Your goal: Render the text lines of all the items below as a single numbered list, skipping any blank lines. Leave the pictures out of the answer.

Extracted data:
§

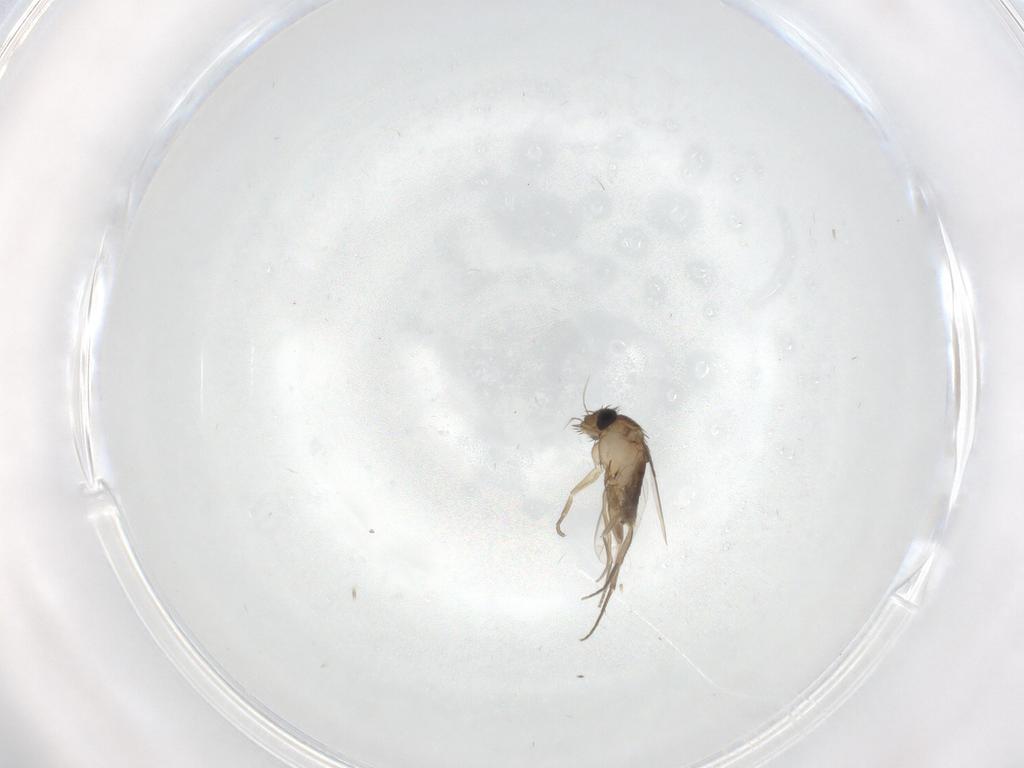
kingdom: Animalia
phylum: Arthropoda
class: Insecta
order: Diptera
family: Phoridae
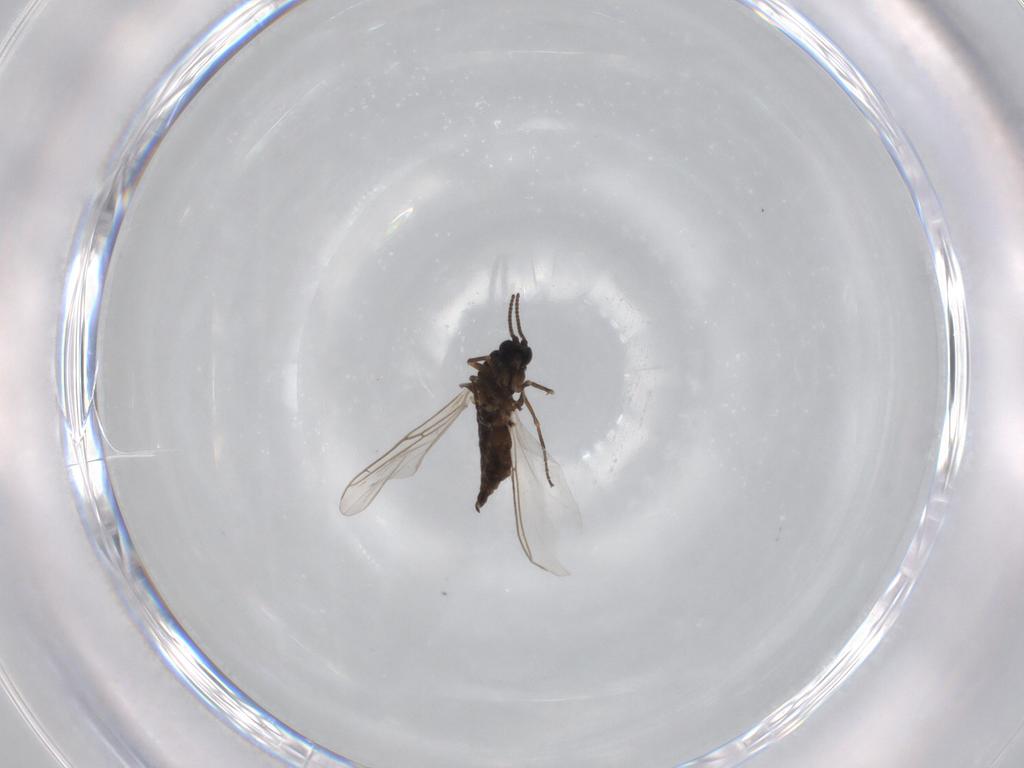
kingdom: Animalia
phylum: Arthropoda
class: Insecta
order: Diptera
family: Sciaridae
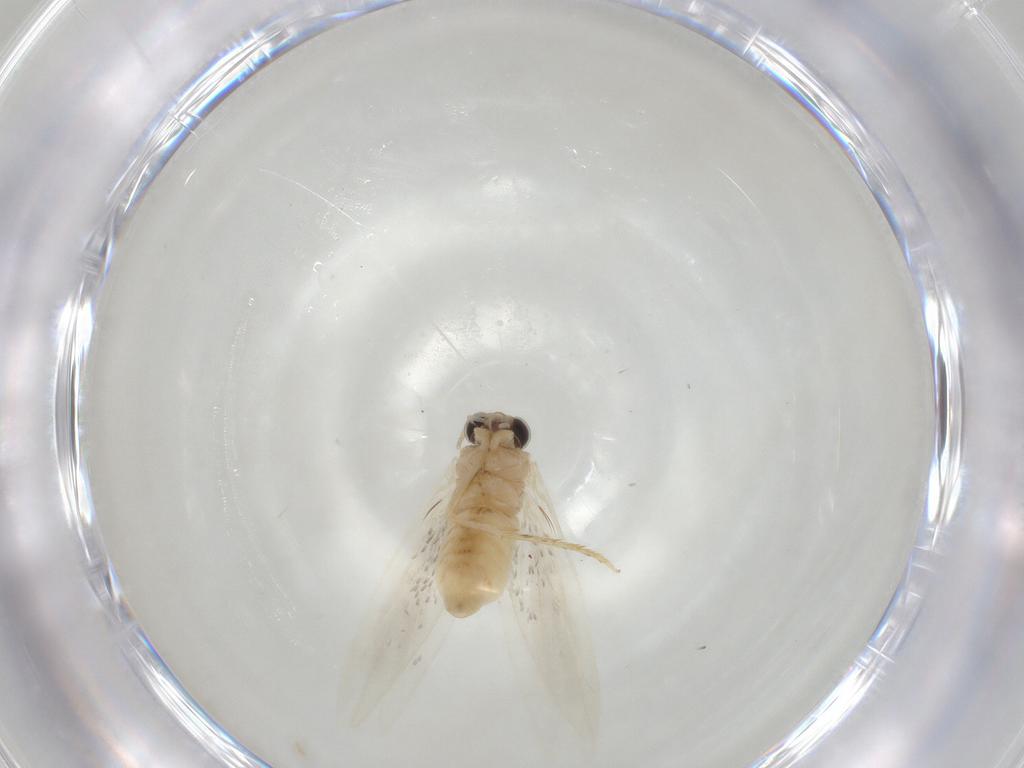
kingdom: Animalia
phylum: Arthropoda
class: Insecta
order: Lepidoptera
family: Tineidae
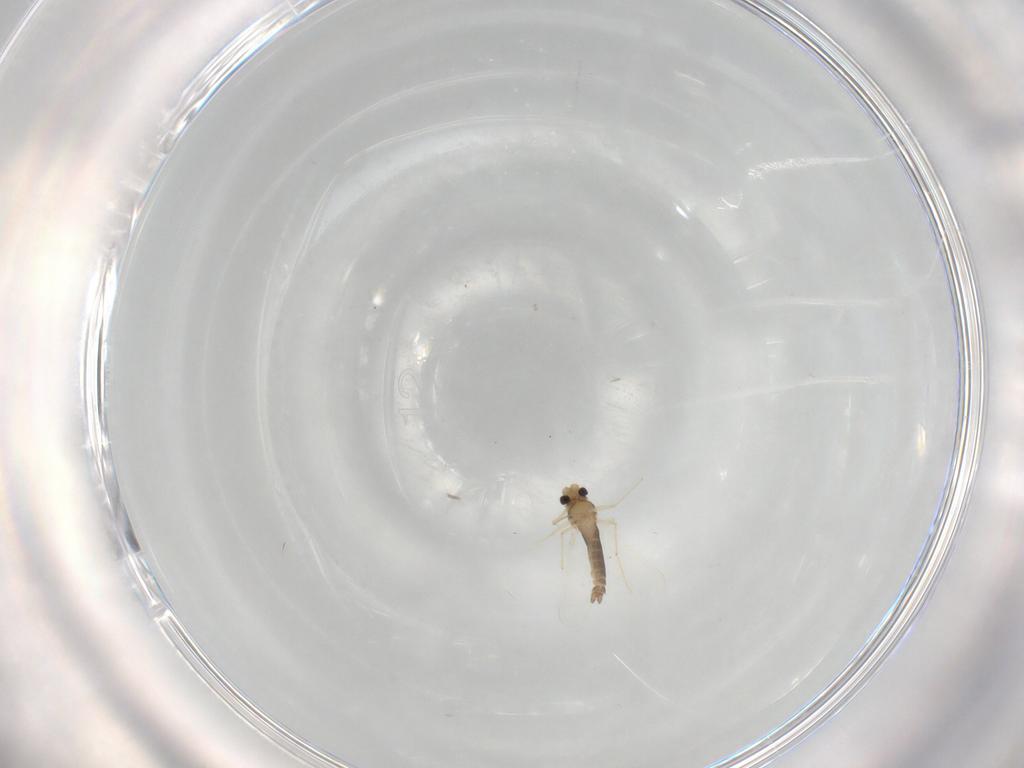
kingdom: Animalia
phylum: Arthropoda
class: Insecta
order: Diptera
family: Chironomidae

§

The solution:
1. kingdom: Animalia
2. phylum: Arthropoda
3. class: Insecta
4. order: Diptera
5. family: Phoridae
6. kingdom: Animalia
7. phylum: Arthropoda
8. class: Insecta
9. order: Diptera
10. family: Sciaridae
11. kingdom: Animalia
12. phylum: Arthropoda
13. class: Insecta
14. order: Lepidoptera
15. family: Tineidae
16. kingdom: Animalia
17. phylum: Arthropoda
18. class: Insecta
19. order: Diptera
20. family: Chironomidae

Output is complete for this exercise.